▸ **List of tasks**
A: Output the records as a numbered list, from their first line through the line containing "state / province: Morobe", with blank lines and pictures left out.
B: Write what comes next in the text about the presidential transition, picking up after its last sentence.

▸ **Extract**

· · · · · · ·

About 12 million people are set to lose benefits when two federal unemployment-insurance programs lapse next month. Emergency actions that froze student-loan payments, offered mortgage forbearance and halted evictions also expire at the end of the year. And a special Federal Reserve lending program for small businesses and local governments is ending, as well. The failure to address all this will almost certainly make the recession deeper and longer.

Trump will be the first president since Herbert Hoover in the Great Depression to leave office with fewer Americans employed than when he started. More problematic is that, as a lame-duck, Trump is aggressively trying to box in his successor with new rules, regulations and orders that are designed to tie the hands of the incoming administration. 

The federal budget deficit was $3.1 trillion in the fiscal year that ended Sept. 30, by far the biggest one-year gap in U.S. history. Trump promised as a candidate in 2016 to eliminate the national debt over eight years. When he took office, the debt was $14.4 trillion. It now stands at $21.1 trillion.

While Trump has lost in the court of law, he was won to some degree in the court of conservative public opinion. By baselessly sowing doubt in the integrity of the results, and with the complicit consent of Republican lawmakers who stayed silent for so long, Trump is convincing millions of gullible supporters that his successor is somehow not legitimate. This will make it harder for Biden, who strives to be a healer, to bind the national wounds into which Trump has been rubbing salt these past four years.

Meanwhile, the world has become a significantly more dangerous place since Trump took power – with the Taliban taking over in Afghanistan, Iran intensifying its nuclear program, North Korea improving its capabilities to strike the continental United States, and much more. 

Biden and Harris will return to the Queen theater this afternoon to formally unveil their national security team. Reflecting the president-elect’s recognition that the warming planet is one of the crises facing our country, Biden will name John Kerry as a special presidential envoy on climate change. The former secretary of state, senator and 2004 presidential candidate will get the rank of ambassador, report directly to Biden and get his own seat at the table in the Situation Room as a member of the National Security Council.

· · · · · · ·

▸ **Data listing**
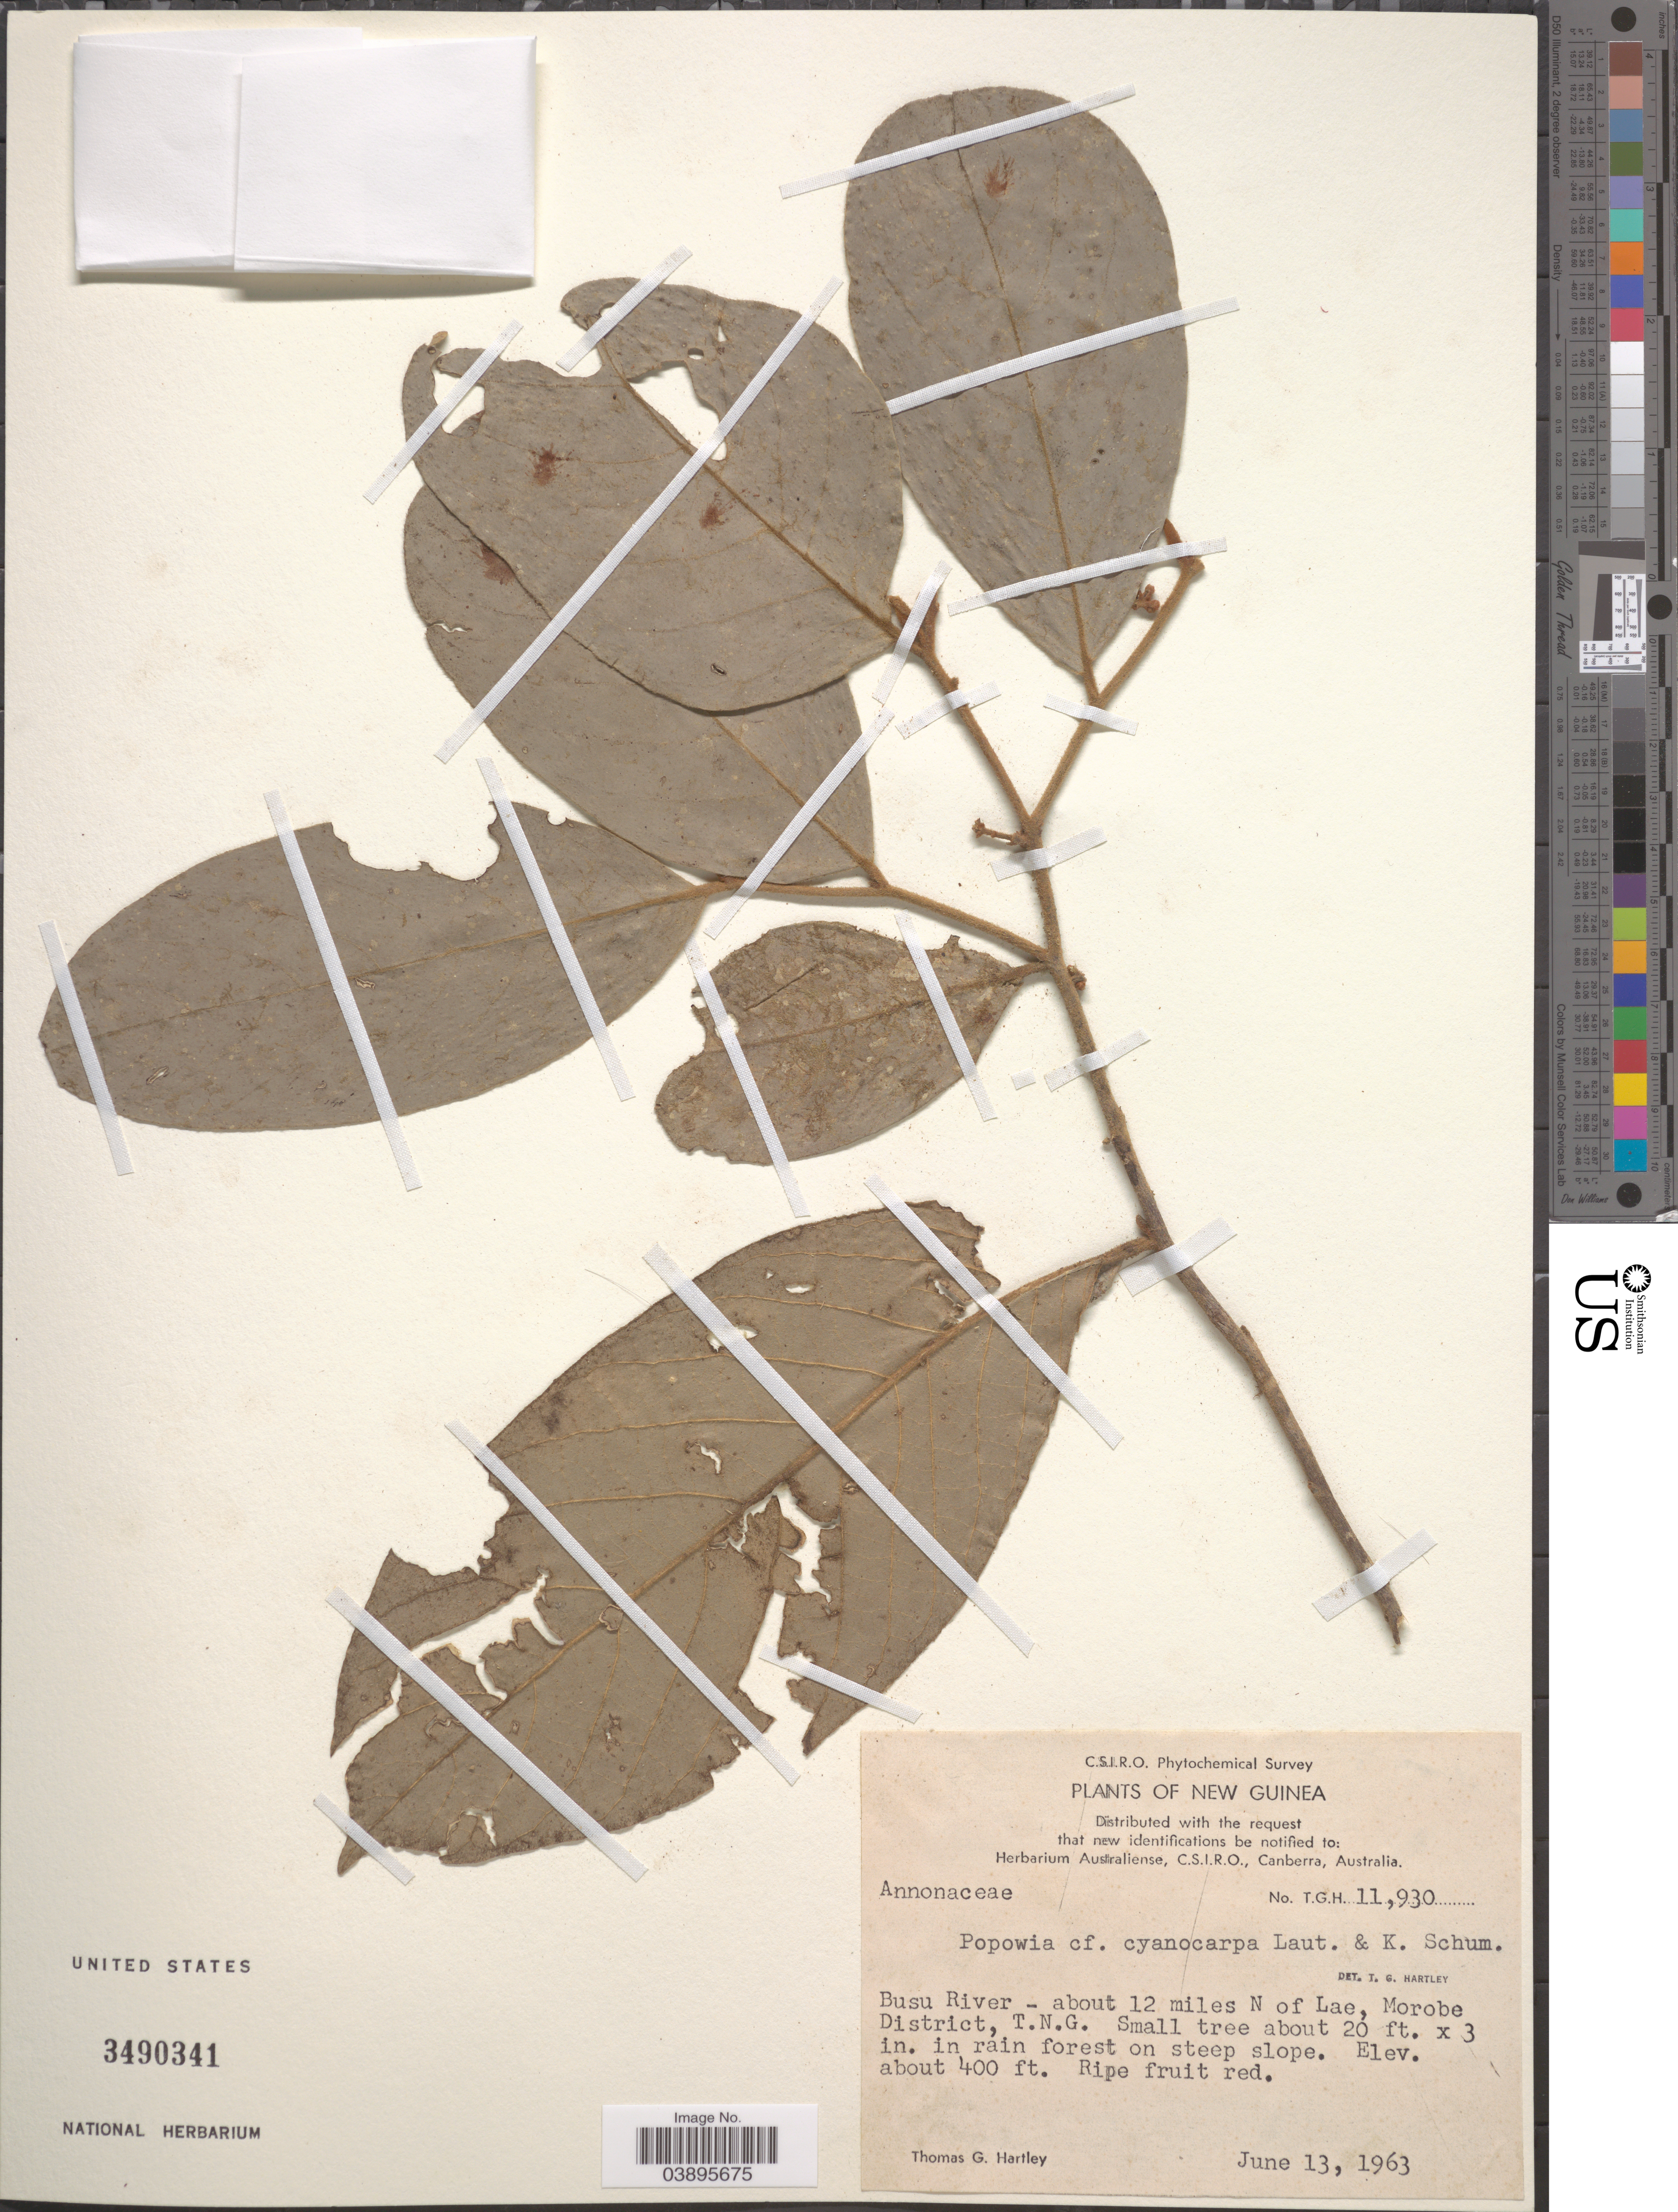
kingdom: Plantae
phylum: Tracheophyta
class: Magnoliopsida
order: Magnoliales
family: Annonaceae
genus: Popowia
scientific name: Popowia cyanocarpa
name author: K. Schum. & Lauterb.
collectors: T. G. Hartley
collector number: TGH11930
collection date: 1963-06-13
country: Papua New Guinea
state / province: Morobe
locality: New Guinea. Busu River - about 12 miles N of Lae, Morobe District, T.N.G.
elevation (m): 122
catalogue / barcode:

· · · · · · ·

▸ **Results by task**
A:
1. kingdom: Plantae
2. phylum: Tracheophyta
3. class: Magnoliopsida
4. order: Magnoliales
5. family: Annonaceae
6. genus: Popowia
7. scientific name: Popowia cyanocarpa
8. name author: K. Schum. & Lauterb.
9. collectors: T. G. Hartley
10. collector number: TGH11930
11. collection date: 1963-06-13
12. country: Papua New Guinea
13. state / province: Morobe

B:
In the coming days, the president-elect plans to announce that he will nominate former Federal Reserve chair Janet Yellen to be his Treasury secretary. Trump broke with longstanding precedent by refusing to reappoint Yellen as Fed chair in 2018. The president replaced her with Jerome Powell, with whom he and Treasury Secretary Steven Mnuchin have often clashed.

Assuming she is confirmed, Yellen will face a far more dire economic situation than she ever did as the chair of the Council of Economic Advisers under President Bill Clinton or as President Barack Obama’s Fed chair. The Senate has confirmed 77 men to be Treasury secretary since President George Washington nominated Alexander Hamilton in 1789. The job has been held by giants like Albert Gallatin, Salmon Chase, John Sherman, Andrew Mellon, Henry Morgenthau and James Baker. Yellen, 74, would be the first woman to hold the job that is fifth in the line of presidential succession. 

“Yellen told The Washington Post in August that it was ‘urgent’ to enact more fiscal stimulus in response to the downturn. She said she was especially worried about cities and municipalities running out of money and low-income workers suffering permanent scars from being unemployed for a year or more,” Jeff Stein and Rachel Siegel report. “In her time in the Clinton administration, Yellen was supportive of efforts to balance the federal budget, but she has become an advocate of spending more money now that interest rates are at historic lows, making it cheap for the U.S. government to borrow money.”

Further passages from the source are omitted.